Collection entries
########
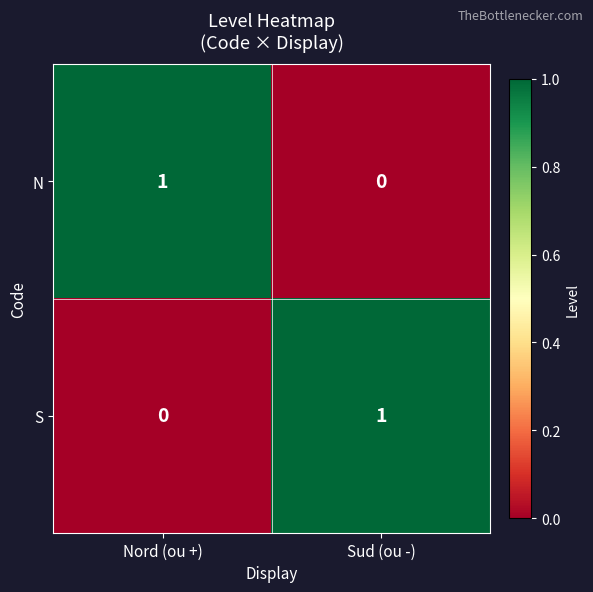

At how many categories does at least one series exceed 0?

2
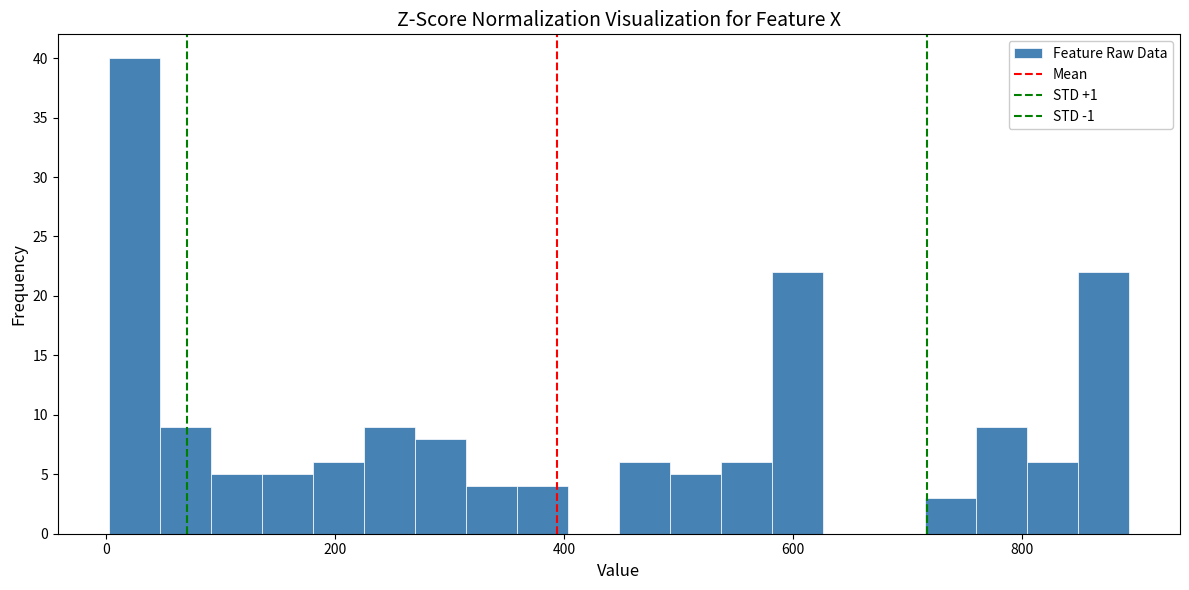

Read against the x-axis, roughly where is the centre of the tallest bar?

20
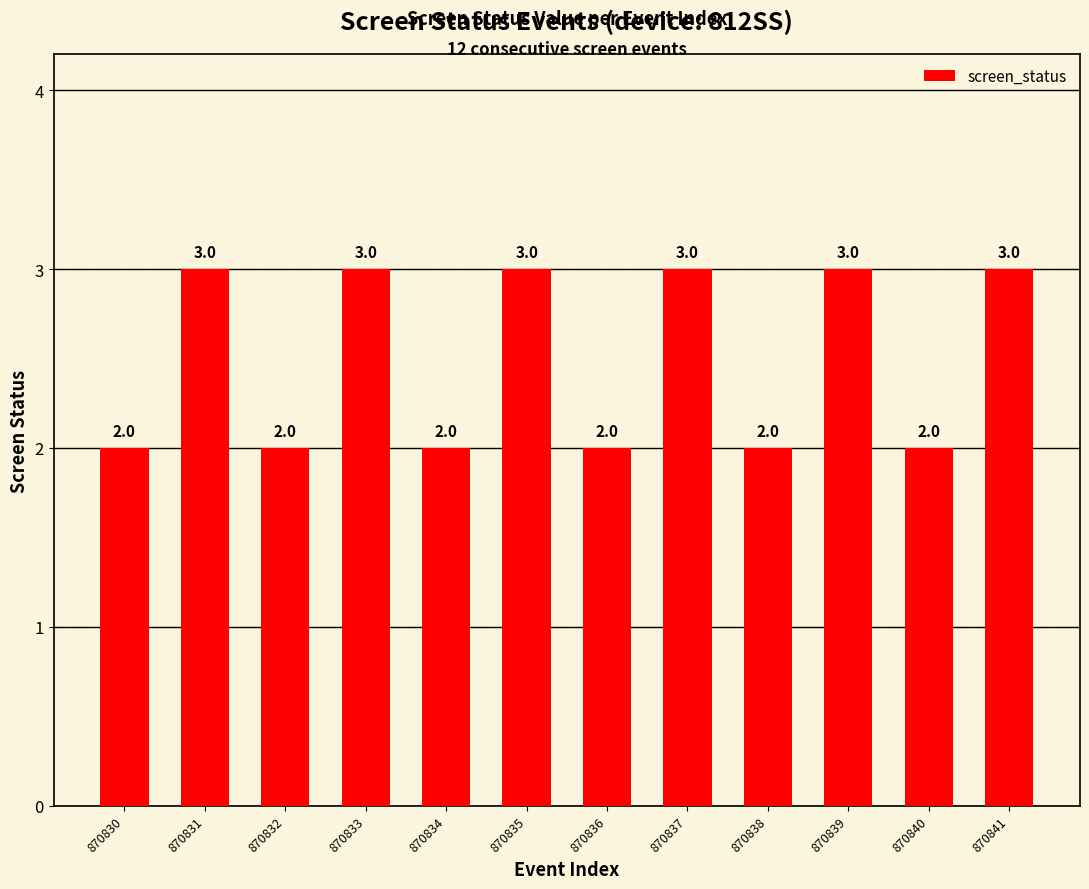

What is the difference between the values at 870833 and 870830?

1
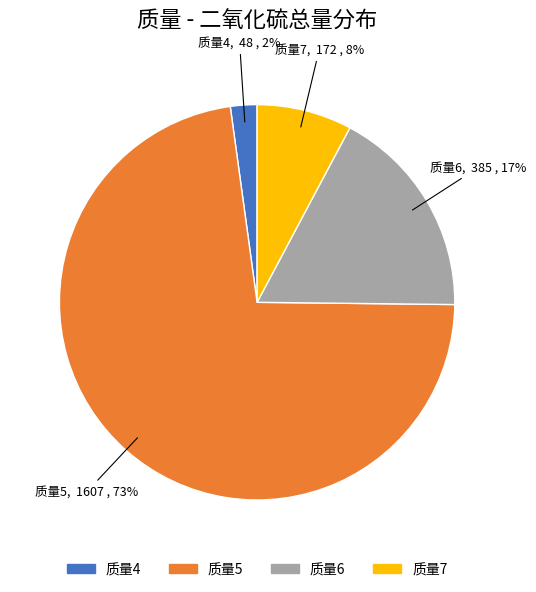

What is the largest slice in the pie chart?

质量5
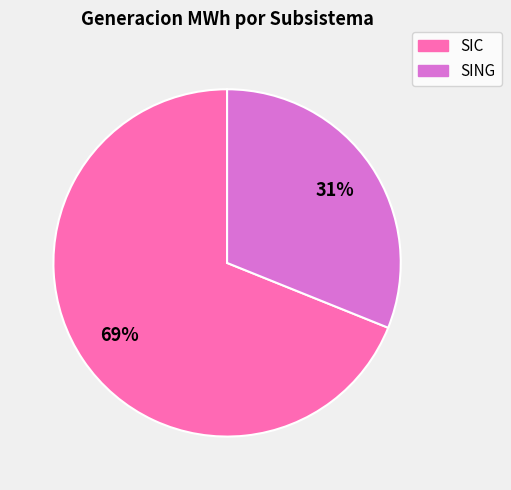

To the nearest percent, what is the difference between the largest and smallest slice percentages?

38%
########
§ PROMPT
Report every line of the items that contains the word "between", copying each line in full; case counts.

§ COMPLETED EXERCISE
What is the difference between the values at 870833 and 870830?
To the nearest percent, what is the difference between the largest and smallest slice percentages?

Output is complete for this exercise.